Essiedu weeps openly and copiously in the Act 1 court scene—a perilous choice, given the limitations it would seem to impose on Hamlet’s subsequent emotional journey. Yet Esseidu makes it work. His anguish, so obviously sincere, sets Claudius on edge, threatening his tight control over the proceedings. Then Essiedu shifts and deals frantically with Horatio (Hiran Abeysekera) and Marcellus (Theo Ogundipe), moving swiftly after that through giddy gladness, gentle wit, sober self-possession, and more. The main impression is of a kid not yet fully formed, a human work in progress sidetracked and possibly stunted by his encounter with the ghost. He doesn’t know himself why he feels so distraught and grasps at the prospect of violent revenge to find psychological answers.

This sense of his vulnerability in arriving at a newly unsafe childhood home serves as the production’s emotional heart. Hamlet finds himself a misfit just when he was beginning to feel well-adjusted, it seems; and what we witness is his search for a new emotional foundation that fits his idealistic and creatively impulsive self-image. The graffiti artist is a flagrant affectation, a safe, late-adolescent form of acting out that is borderline irritating. What keeps it vaguely plausible is that it’s not overdone or overintellectualized. Essiedu wears his intelligence lightly, trying to wield it as a tool of social connection whenever possible. All of his big speeches feel electric with surprise, obviously the fruit of fresh cultivation in Essiedu’s unique mental garden. Sometimes he even seems actually mad, as when he violently attacks Ophelia (Natalie Simpson) toward the end of the “nunnery” scene.

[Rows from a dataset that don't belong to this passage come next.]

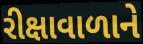
રીક્ષાવાળાને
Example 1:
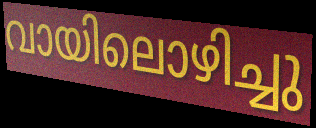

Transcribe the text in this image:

വായിലൊഴിച്ചു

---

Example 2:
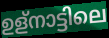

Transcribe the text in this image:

ഉള്നാട്ടിലെ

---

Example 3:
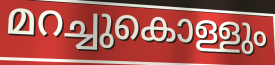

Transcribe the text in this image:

മറച്ചുകൊള്ളും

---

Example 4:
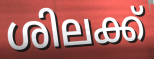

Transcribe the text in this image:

ശിലക്ക്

As for the African setting, that it hangs together as a convincing environment at all is downright miraculous given how unassertive and ad hoc it is. Godwin says he took a research trip with his creative team to Ghana, Essiedu’s ancestral home, but apart from Ghanaian drum music, the show’s appearances and sounds are rather generalized (one of the gravediggers sings a calypso tune, for instance). This is Denmark as a generic West Africa where the people happen to speak Renaissance English.

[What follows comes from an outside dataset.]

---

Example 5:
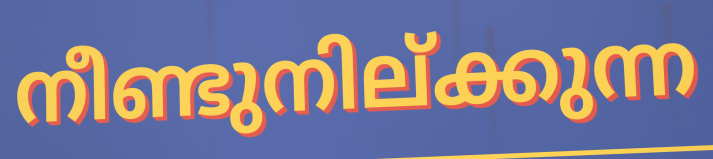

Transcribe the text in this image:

നീണ്ടുനില്ക്കുന്ന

As I thought about why this manufactured place worked so well as a setting a wonderful recent book came to mind: Elizabeth Maddock Dillon’s New World Drama: the Performative Commons in the Atlantic World. Dillon uses the term “commons” in both its abstract political and concrete geographical senses, meaning both a locus of power and sovereignty for a people and a public place of common use. The theater, she points out, is a quintessential commons not only because “audience and actors together form an assemblage that both embodies and represents the collectivity of the people” but also because the new configurations of that collectivity encountered in theater often stretch and challenge spectators’ notions of how their community is and ought to be defined.

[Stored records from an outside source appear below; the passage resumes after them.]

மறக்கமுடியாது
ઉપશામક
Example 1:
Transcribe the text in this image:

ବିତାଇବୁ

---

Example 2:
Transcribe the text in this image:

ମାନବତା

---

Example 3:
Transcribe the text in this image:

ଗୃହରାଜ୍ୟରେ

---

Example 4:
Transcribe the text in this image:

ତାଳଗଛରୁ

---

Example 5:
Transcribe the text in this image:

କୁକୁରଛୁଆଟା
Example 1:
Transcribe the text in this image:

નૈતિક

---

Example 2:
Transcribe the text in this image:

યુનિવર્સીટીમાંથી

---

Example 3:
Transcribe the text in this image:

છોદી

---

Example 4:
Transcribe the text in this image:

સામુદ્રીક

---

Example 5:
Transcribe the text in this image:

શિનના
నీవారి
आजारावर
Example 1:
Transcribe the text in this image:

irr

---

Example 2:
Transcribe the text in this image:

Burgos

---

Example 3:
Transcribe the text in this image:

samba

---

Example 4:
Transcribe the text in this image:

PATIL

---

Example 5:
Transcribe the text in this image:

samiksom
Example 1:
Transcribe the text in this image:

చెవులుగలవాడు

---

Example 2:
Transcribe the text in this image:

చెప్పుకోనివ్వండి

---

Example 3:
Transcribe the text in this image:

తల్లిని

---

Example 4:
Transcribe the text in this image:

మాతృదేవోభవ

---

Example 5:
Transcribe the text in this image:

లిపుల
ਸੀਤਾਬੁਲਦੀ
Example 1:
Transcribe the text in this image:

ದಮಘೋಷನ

This idea captures the spirit in which Godwin plies the treacherous waters of interculturalism. It’s not to advertise the brilliance of any new cultural parallels he has discovered, or to make any armchairish claims of universalism, or even (I believe) primarily to offer opportunities to talented nonwhite British actors. The thrust seems to me an impulse to use the stage as a vibrant performative commons where a truly fresh, persuasively complex, and marvelously inclusive image of contemporary life may be imagined and enacted. Considering all the terror of Others roiling among us at the moment, on both sides of the Atlantic, this is an eminently worthy and welcome vision.